Robust Partial Integrated Guidance And Control Of UAVs For Reactive Obstacle Avoidance
Abstract
UAVs employed for low altitude jobs are more liable to collide with the urban structures on their way to the goal point. In this thesis, the problem of reactive obstacle avoidance is addressed by an innovative partial integrated guidance and control (PIGC) approach using the Six-DOF model of real UAV unlike the kinematic models used in the existing literatures. The guidance algorithm is designed which uses the collision cone approach to predict any possible collision with the obstacle and computes an alternate aiming direction for the vehicle. The aiming direction of the vehicle is the line of sight line tangent to the safety ball surrounding the obstacle. The point where the tangent touches the safety ball is the aiming point. Once the aiming point is known, the obstacle is avoided by directing the vehicle (on the principles of pursuit guidance) along the tangent to the safety ball. First, the guidance algorithm is applied successfully to the point mass model of UAV to verify the proposed collision avoidance concept. Next, PIGC approach is proposed for reactive obstacle avoidance of UAVs.
The reactive nature of the avoidance problem within the available time window demands simultaneous reaction from the guidance and control loop structures of the system i.e, in the IGC framework (executes in single loop). However, such quick maneuvers cause the faster dynamics of the system to go unstable due to inherent separation between the faster and slower dynamics. On the contrary, in the conventional design (executes in three loops), the settling time of the response of different loops will not be able to match with the stringent time-to-go window for obstacle avoidance. This causes delay in tracking in all the loops which will affect the system performance adversely and hence UAV will fail to avoid the obstacle. However, in the PIGC framework, it overcomes the disadvantage of both the IGC design and the conventional design, by introducing one more loop compared to the IGC approach and reducing a loop compared to the conventional approach, hence named as Partial IGC.
Nonlinear dynamic inversion technique based PIGC approach utilizes the faster and slower dynamics of the full nonlinear Six-DOF model of UAV and executes the avoidance maneuver in two loops. In the outer loop, the vehicle guidance strategy attempts to reorient the velocity vector of the vehicle along the aiming point within a fraction of the available time-to-go. The orientation of the velocity vector is achieved by enforcing the angular correction in the horizontal and vertical flight path angles and enforcing turn coordination. The outer loop generates the body angular rates which are tracked as the commanded signal in the inner loop. The enforcement of the desired body rates generates the necessary control surface deflections required to stir the UAV. Control surface deflections are realized by the vehicle through the first order actuator dynamics. A controller for the first order actuator model is also proposed in order to reduce the actuator delay.

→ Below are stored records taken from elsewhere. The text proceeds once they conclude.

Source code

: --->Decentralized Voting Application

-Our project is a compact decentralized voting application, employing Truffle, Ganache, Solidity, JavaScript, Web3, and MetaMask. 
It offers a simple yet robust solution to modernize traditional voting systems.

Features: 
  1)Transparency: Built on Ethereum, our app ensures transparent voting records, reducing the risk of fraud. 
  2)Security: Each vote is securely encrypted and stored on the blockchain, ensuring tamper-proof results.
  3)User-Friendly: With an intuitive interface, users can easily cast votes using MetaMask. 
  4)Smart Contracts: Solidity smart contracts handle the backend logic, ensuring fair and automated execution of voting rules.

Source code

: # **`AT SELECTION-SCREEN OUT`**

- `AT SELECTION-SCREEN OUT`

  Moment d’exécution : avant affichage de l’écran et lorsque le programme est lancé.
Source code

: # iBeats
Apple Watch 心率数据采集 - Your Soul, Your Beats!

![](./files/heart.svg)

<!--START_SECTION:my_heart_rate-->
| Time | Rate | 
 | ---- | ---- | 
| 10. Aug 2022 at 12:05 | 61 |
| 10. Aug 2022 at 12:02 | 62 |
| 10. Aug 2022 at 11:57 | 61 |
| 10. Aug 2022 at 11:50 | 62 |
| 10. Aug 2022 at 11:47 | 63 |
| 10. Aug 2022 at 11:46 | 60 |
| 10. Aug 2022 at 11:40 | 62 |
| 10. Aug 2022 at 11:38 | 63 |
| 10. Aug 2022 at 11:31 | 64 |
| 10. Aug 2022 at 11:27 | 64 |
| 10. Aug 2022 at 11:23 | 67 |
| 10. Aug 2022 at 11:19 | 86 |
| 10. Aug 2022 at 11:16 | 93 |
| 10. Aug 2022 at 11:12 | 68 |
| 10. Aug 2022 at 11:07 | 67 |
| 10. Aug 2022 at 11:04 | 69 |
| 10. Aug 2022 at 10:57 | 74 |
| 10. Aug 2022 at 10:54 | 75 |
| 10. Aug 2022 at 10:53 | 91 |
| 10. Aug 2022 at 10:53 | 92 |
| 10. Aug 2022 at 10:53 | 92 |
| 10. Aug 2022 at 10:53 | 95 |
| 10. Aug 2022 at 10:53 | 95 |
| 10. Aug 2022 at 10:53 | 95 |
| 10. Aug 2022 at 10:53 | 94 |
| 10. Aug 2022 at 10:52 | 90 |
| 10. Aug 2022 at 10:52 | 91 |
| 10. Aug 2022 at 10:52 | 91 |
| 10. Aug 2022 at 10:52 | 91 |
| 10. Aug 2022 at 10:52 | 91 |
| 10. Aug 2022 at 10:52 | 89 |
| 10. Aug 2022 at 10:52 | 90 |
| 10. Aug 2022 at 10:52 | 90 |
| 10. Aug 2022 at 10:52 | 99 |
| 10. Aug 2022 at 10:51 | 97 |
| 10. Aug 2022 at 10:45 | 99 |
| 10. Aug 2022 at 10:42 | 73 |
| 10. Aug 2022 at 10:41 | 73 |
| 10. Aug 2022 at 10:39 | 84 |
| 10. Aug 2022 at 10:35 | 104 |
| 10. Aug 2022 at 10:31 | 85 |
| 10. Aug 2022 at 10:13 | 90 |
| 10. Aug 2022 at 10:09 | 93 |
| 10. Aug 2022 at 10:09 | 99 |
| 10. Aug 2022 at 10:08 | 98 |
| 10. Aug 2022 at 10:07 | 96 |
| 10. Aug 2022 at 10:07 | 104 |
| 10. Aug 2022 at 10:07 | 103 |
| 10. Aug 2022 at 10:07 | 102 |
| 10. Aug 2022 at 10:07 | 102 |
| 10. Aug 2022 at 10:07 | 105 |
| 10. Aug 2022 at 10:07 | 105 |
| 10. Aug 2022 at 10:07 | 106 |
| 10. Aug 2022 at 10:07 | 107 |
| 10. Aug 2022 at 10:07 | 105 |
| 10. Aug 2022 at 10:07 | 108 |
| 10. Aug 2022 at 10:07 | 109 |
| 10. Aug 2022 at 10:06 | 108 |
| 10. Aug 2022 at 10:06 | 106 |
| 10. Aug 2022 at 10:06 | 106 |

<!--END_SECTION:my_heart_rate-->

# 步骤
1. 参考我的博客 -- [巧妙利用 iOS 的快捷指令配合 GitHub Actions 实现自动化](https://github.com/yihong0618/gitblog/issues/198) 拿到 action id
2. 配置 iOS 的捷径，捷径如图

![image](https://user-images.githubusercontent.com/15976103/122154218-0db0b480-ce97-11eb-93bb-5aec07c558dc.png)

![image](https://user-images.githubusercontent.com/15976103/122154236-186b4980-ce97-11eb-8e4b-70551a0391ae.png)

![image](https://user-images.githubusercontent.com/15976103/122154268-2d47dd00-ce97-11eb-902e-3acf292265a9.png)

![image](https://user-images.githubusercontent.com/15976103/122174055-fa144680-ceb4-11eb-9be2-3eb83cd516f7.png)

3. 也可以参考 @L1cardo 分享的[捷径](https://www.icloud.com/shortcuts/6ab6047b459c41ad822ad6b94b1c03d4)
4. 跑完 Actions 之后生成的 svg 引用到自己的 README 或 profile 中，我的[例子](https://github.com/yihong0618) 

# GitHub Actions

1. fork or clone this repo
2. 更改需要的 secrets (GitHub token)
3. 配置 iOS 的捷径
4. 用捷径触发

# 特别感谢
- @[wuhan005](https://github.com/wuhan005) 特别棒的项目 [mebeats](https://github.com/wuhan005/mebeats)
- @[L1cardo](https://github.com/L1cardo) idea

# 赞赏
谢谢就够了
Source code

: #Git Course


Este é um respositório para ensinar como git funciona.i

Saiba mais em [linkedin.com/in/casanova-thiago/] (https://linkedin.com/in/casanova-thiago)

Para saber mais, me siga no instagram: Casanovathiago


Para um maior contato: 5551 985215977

Every loop of the PIGC technique uses nonlinear dynamic inversion technique which has critical issues like sensitiveness to the modeling inaccuracies of the plant model. To make it robust against the parameter inaccuracies of the system, it is reinforced with the neuro-adaptive design in the inner loop of the PIGC design. In the NA design, weight update rule based on Lyapunov’s theory provides online training of the weights. To enhance fast and stable training of the weights, preflight maneuvers are proposed. Preflight maneuvers provide stabilized pre-trained weights which prevents any misapprehensions in the obstacle avoidance scenario.
Simulation studies have been carried out with the point mass model and with the Six-DOF model of the real fixed wing UAV in the PIGC framework to test the performance of the nonlinear reactive guidance scheme. Various simulations have been executed with different number and size of the obstacles. NA augmented PIGC design is validated with different levels of uncertainties in the plant model. A comparative study in NA augmented PIGC design was performed between the pre-trained weights and zero weights as used for weight initialization in online training. Various comparative study shows that the NA augmented PIGC design is quite effective in avoiding collisions in different scenarios. Since the NDI technique involved in the PIGC design gives a closed loop solution and does not operate with iterative steps, therefore the reactive obstacle avoidance is achieved in a computationally efficient manner.